ENTRIES SHOWN:
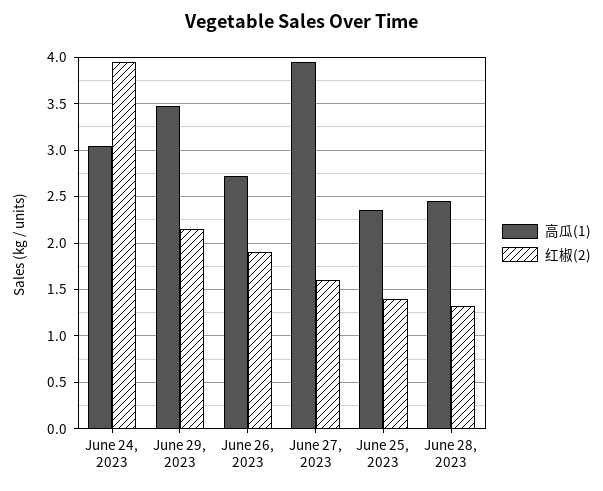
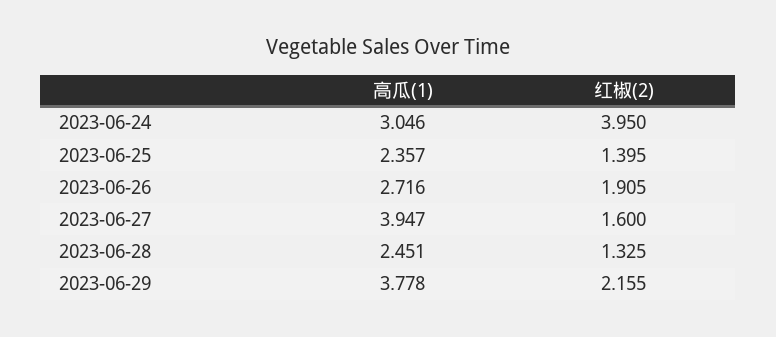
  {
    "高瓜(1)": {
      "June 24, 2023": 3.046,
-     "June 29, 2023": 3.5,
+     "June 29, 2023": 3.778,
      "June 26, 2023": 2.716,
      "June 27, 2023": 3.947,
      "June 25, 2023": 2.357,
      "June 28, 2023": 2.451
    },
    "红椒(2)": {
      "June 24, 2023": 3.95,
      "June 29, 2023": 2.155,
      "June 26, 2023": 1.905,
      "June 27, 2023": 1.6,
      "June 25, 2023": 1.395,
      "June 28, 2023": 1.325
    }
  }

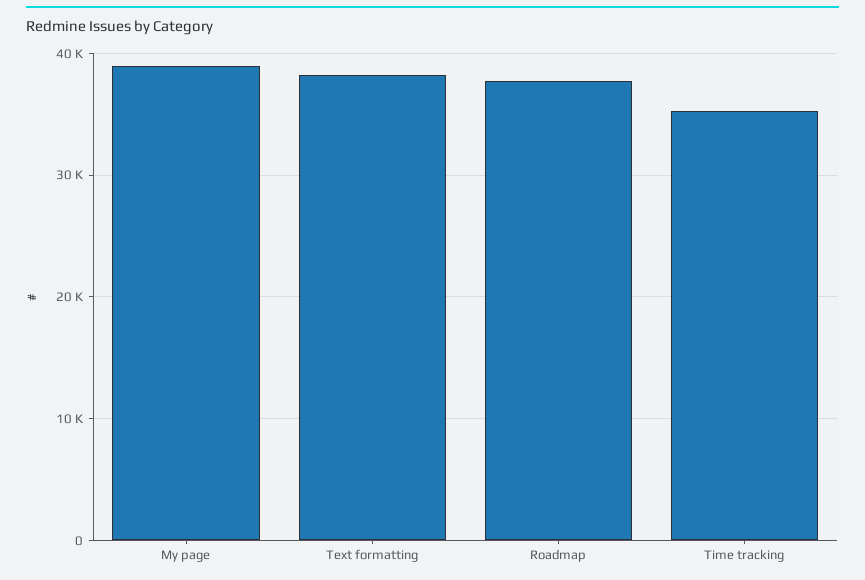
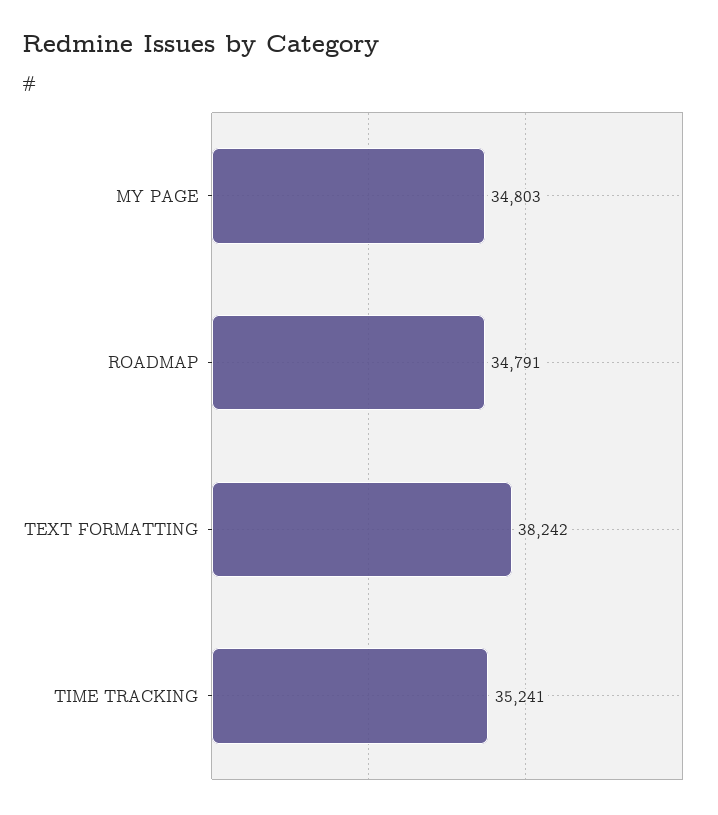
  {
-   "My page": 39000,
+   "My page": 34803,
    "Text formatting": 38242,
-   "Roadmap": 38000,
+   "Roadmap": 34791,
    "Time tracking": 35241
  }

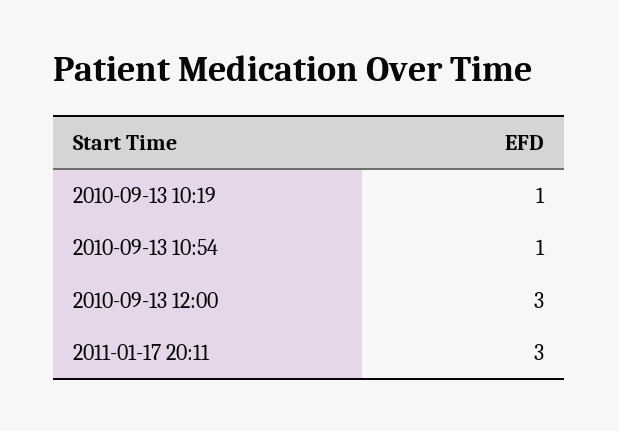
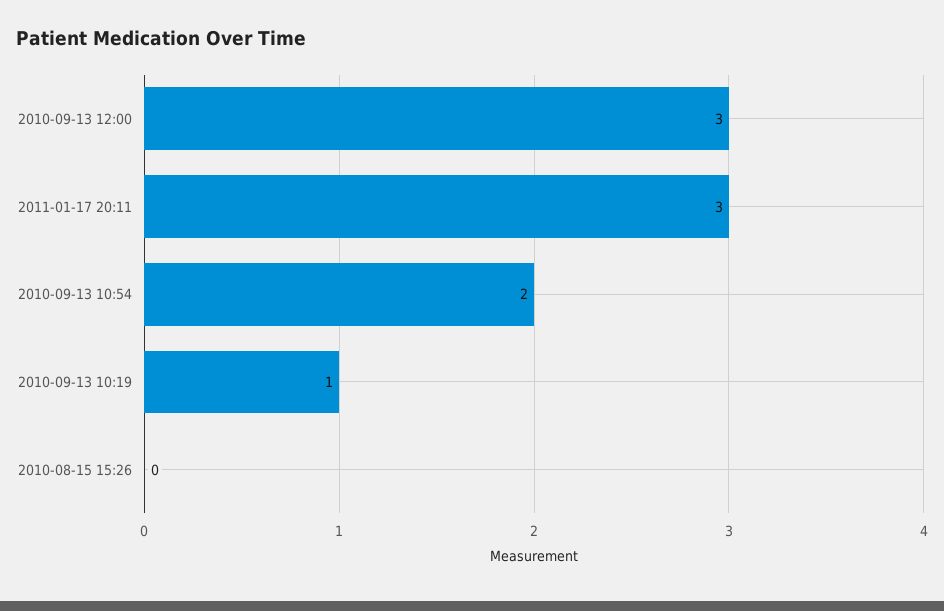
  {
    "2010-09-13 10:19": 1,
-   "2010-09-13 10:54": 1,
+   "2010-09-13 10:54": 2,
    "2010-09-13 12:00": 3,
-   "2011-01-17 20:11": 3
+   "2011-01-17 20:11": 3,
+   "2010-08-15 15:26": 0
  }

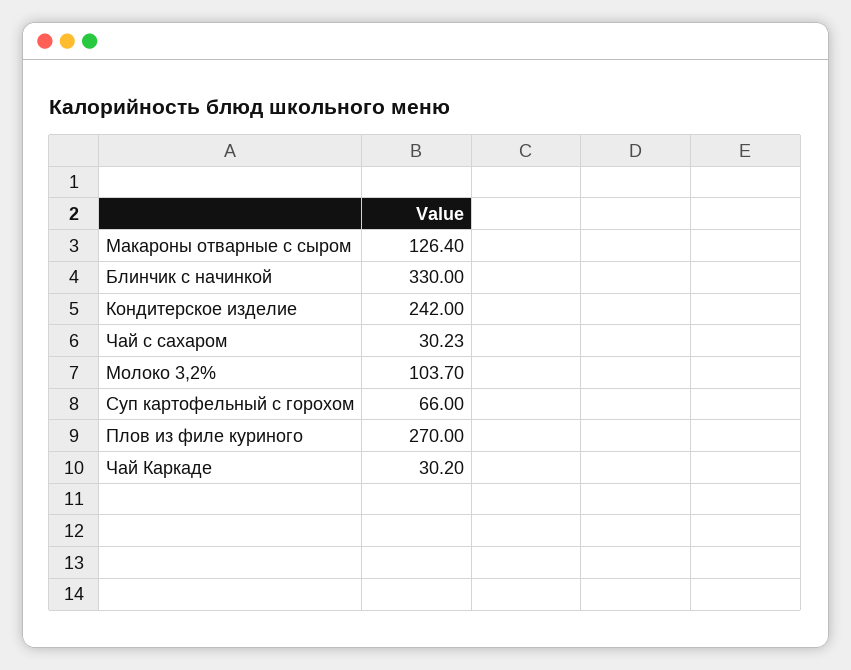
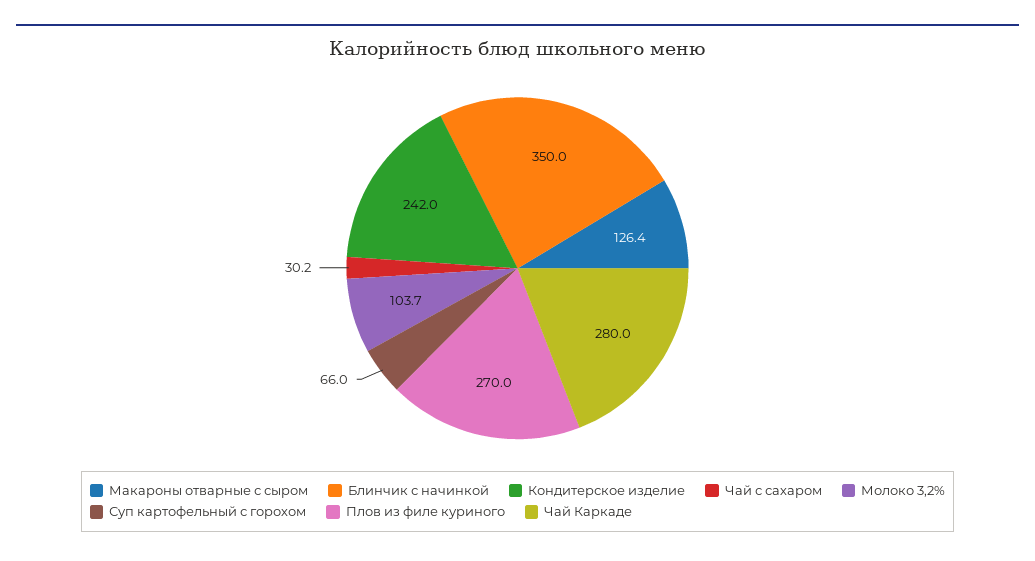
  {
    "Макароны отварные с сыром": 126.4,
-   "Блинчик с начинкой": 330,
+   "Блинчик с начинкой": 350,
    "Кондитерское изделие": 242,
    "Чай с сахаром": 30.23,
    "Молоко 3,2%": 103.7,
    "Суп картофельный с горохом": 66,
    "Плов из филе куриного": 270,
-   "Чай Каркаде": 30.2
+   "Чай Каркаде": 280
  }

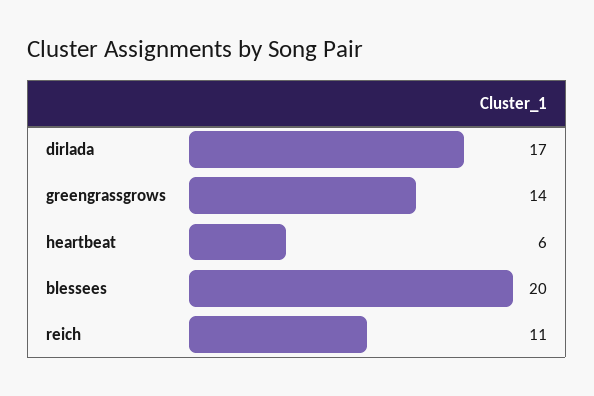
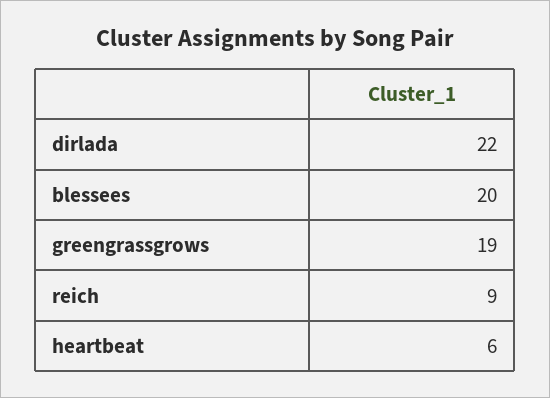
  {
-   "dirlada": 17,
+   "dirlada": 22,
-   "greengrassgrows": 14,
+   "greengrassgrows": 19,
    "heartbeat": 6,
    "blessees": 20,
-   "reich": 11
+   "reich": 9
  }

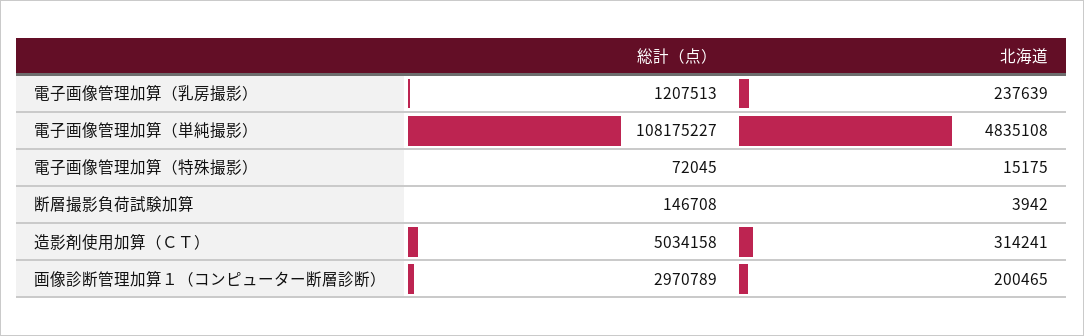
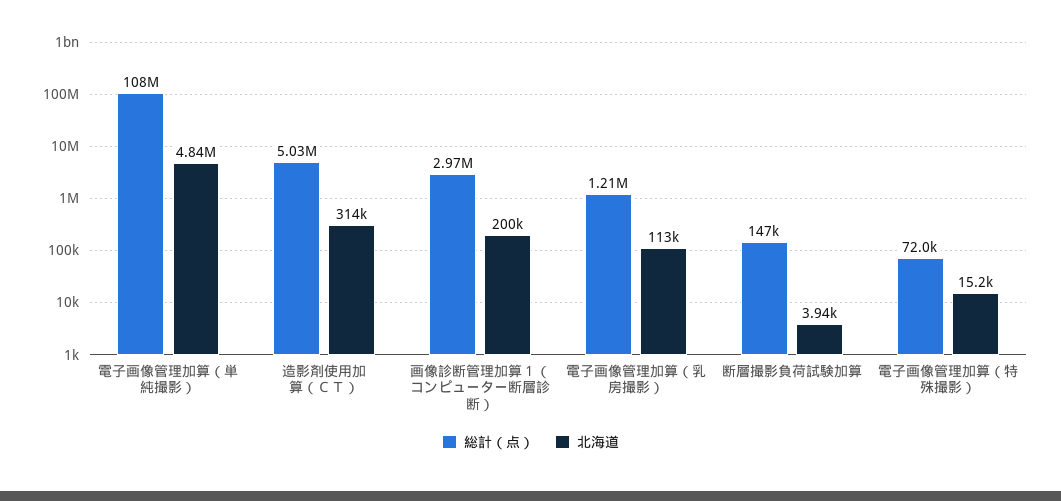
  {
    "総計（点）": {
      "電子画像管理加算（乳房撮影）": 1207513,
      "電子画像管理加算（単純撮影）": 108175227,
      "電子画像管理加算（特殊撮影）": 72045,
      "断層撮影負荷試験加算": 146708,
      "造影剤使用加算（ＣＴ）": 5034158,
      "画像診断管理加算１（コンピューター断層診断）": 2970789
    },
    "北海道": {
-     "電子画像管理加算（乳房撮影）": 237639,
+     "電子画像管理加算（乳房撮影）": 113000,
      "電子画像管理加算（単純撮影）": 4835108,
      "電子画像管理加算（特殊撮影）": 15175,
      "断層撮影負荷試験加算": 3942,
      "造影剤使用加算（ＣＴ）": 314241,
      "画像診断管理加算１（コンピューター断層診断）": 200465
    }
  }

WHAT THE TASK REQUIRES: Pick out the lines above containing the word "特殊撮影", then copy them.

TASK OUTPUT:
      "電子画像管理加算（特殊撮影）": 72045,
      "電子画像管理加算（特殊撮影）": 15175,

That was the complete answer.